When the nation is divided over who it wants to lead the country, an election can result in a minority government.
Here is everything you need to know about a minority government:
A minority government is the name given to an administration that has no majority in the House of Commons.
With 650 seats in the Commons, a minority would be fewer than 326 seats.
Minority governments are usually the result of a hung parliament in an election.
What is a hung parliament?
A hung parliament, or situation of no overall control, is when no single political party wins a majority in the House of Commons at a general election.
The prime minister before the election stays on after the result.
If this happens at the 2019 election, Boris Johnson will continue as prime minister. He then has the opportunity to form a government by asking another party to create a coalition or he can decide to govern with a minority.
If a minority is chosen, the party would still need to rely on other parties to pass legislation.
Has there been a minority government before?
Yes - in fact there was one after the last election that was held in December, nearly 100 years ago.

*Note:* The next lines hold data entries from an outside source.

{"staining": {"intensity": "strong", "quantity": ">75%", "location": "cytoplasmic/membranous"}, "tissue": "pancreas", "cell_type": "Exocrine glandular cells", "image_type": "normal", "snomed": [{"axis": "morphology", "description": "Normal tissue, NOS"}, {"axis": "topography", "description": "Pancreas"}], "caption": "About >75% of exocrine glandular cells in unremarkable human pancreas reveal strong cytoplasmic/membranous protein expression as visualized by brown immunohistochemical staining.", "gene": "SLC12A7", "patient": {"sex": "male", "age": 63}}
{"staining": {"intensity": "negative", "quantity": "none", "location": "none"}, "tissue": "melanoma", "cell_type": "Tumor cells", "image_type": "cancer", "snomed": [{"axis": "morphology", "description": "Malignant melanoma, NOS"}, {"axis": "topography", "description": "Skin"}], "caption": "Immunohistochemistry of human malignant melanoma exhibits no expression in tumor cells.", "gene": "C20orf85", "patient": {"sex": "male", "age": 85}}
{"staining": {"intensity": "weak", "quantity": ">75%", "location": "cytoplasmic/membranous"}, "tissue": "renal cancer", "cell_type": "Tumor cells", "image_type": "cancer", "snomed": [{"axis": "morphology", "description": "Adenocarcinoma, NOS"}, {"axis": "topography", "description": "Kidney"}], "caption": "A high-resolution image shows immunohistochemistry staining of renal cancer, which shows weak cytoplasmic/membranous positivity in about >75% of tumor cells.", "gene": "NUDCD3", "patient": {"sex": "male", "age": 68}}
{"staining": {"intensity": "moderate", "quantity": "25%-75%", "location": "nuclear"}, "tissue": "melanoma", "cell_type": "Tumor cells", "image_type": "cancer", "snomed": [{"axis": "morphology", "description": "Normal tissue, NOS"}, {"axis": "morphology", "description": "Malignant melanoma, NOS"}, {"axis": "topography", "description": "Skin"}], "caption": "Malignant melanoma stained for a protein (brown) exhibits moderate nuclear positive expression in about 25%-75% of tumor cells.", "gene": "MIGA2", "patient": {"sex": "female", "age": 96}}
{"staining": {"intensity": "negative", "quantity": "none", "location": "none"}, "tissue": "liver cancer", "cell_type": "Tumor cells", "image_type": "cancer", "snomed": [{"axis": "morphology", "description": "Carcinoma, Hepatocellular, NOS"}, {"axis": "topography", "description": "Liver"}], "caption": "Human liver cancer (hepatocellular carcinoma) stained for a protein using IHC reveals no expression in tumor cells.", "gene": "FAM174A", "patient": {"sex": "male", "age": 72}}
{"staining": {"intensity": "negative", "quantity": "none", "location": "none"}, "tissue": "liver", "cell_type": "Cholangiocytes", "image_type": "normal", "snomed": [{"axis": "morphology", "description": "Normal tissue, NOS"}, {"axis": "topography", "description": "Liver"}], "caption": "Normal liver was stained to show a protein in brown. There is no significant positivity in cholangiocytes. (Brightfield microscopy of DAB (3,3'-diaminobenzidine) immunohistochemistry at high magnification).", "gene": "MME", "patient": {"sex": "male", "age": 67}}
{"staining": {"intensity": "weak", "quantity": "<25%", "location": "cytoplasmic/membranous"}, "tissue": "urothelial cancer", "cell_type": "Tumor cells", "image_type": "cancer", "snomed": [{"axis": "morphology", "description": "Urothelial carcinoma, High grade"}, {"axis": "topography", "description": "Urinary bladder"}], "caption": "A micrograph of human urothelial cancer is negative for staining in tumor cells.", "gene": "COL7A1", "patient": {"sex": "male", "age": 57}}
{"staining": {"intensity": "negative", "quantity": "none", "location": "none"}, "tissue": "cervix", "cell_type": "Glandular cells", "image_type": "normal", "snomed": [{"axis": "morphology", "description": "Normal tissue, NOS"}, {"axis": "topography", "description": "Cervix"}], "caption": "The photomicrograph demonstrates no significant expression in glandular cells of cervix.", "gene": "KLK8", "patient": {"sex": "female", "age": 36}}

At the 1923 election, when there was 615 seats in the House of Commons, the majority needed was 308.
But the poll resulted in a hung parliament, with the Conservatives losing their majority to return just 258 seats.
The party was unable to form a coalition so prime minister Stanley Baldwin attempted to continue leading the country. However he lost a vote on the King's speech in January 1924.
Then Labour, under Ramsay MacDonald, took office and governed with a minority until October.